Stand-up comedian and actor Amy Schumer recently opened up about her struggles with trichotillomania, a disorder that involves recurrent, irresistible urges to pull out body hair. Schumer further expressed her fear that her three-year-old son will develop it too.

In an interview with The Hollywood Reporter, she revealed that she has been dealing with this condition since she was in grade school when her family got hit by a series of unfortunate events. However, she kept it a “big secret”.

“I think everybody has a big secret, and that’s mine. And I’m proud that my big secret only hurts me but it’s been what I’ve carried so much shame about for so long,” the actor said.

Further, she recalled things getting so bad when she was younger that she needed the help of a wig to cover up her hair loss. Her struggles with this disorder have continued through adulthood, she revealed. “It’s not that I used to have this problem and now I don’t. It’s still something that I struggle with, Schumer said.

And now, she fears that her son, Gene, might pick up this condition from her. She said, “Every time he touches his head I’m having a heart attack.”

The actor doesn’t want her condition to be a secret anymore. “I thought putting it in there would be good for me to alleviate some of my shame and maybe, hopefully, help others alleviate some of theirs, too.”

What is trichotillomania?

As mentioned, it is an impulse control disorder characterised by persistent and excessive pulling of one’s own hair, resulting in noticeable hair loss. “Hair pulling can occur in any area of the body where hair grows. The scalp is the most common area affected, followed by the eyelashes and eyebrows. Trichotillomania most commonly presents in early adolescence, with peak prevalence between ages 4 and 17 years,” Dr Harris I Shaafie, MD Dermatology, Fellow of Aesthetic Medicine (FAM), explained.

What causes it?

While the aetiology of trichotillomania is largely unknown, both environmental and genetic causes have been suspected, the expert said. He shared the following causes of the hair-pulling disorder.

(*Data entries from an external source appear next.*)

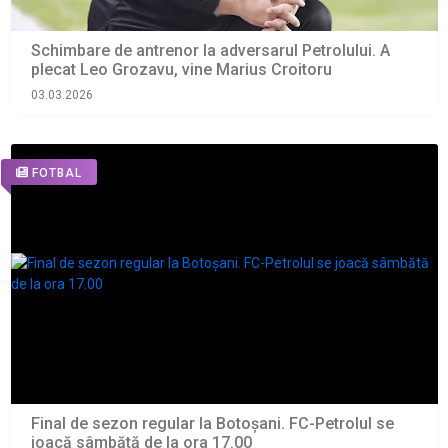
Schimbare de antrenor la adversarul Petrolului. A
plecat Leo Grozavu, vine Marius Croitoru
03.03.2026
FOTBAL
Final de sezon regular la Botoșani. FC-Petrolul se
joacă sâmbătă de la ora 17.00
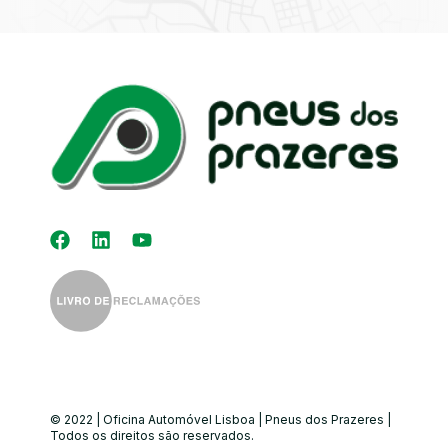
Kit Distribuição
Diagnóstico
Eletrónico
Auto-Rádios
Alinhamento de
Direção
© 2022 | Oficina Automóvel Lisboa | Pneus dos Prazeres |
Todos os direitos são reservados.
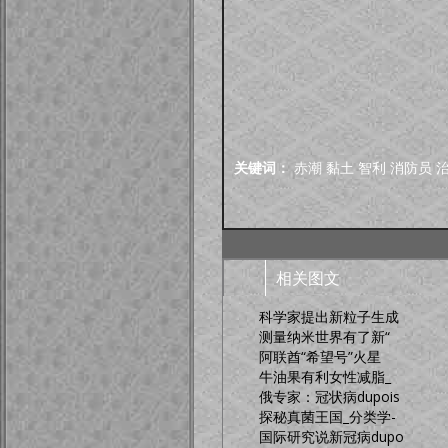
关键词：
赤潮
黏土
智利
消防员
相关图文
科学家提出新粒子生成
测量纳米世界有了新“
阿联酋“希望号”火星
牛油果有利女性减脂_
俄专家：冠状病dupois
探秘真菌王国_分类学-
国际研究说新冠病dupo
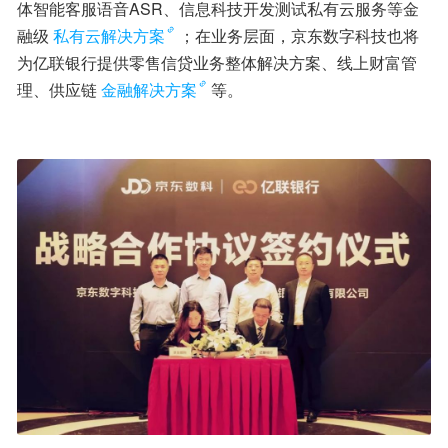
体智能客服语音ASR、信息科技开发测试私有云服务等金
融级
私有云解决方案
；在业务层面，京东数字科技也将
为亿联银行提供零售信贷业务整体解决方案、线上财富管
理、供应链
金融解决方案
等。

*Coping mechanism for anxiety or stressful events
*Structural brain abnormalities: Magnetic resonance imaging (MRI) studies have demonstrated that some individuals with trichotillomania have abnormalities of subcortical regions involved in habit generation, inhibitory control and regulation of effect.
*Genetic susceptibility: Trichotillomania occurs more frequently in people with obsessive-compulsive disorder (OCD) and their first-degree relatives.
*Neurodegenerating disease associations: Reports also suggest a possible association between trichotillomania and neurodegenerating diseases, such as Parkinson’s disease and dementia in the elderly population.

Prevention and treatment

According to Dr Shaafie, behavioural treatment seems to be the most powerful intervention, even for patients older than 16 years. “Seeking therapy as soon as symptoms appear can be extremely beneficial. Hair-pulling behaviour is commonly triggered by stress, thus effective stress management is a smart option,” he said.

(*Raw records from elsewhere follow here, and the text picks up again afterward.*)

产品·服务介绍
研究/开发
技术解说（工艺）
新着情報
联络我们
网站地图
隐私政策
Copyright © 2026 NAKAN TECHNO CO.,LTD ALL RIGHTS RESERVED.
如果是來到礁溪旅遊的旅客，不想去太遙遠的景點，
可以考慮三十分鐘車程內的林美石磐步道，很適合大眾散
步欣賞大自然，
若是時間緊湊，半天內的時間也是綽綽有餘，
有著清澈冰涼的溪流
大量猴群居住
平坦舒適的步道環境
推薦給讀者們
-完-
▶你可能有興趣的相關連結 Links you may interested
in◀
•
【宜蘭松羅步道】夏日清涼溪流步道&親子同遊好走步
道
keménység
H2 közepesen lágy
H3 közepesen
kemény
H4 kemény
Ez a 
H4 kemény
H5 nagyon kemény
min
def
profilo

A few therapies that can be beneficial include:

*Cognitive therapy – In this, the way of belief needs to be changed which leads to hair pulling.
*Commitment and acceptance theory – Accepting the urge of pulling own hair without actually pulling it.
*Habit reversal – This is a set of procedures taught to a child that includes the following components: Increasing awareness of the habit; teaching a competing response to practice when the child feels the urge to engage in the habit, in situations in which the habit historically occurs, or for 1 minute after the occurrence of the habit; practising stress and anxiety reduction procedures daily; and support and encouragement from parents.
*Self-monitoring: This involves systematically observing and discriminating when the behaviour occurs, recording the responses, and evaluating one’s own behaviour.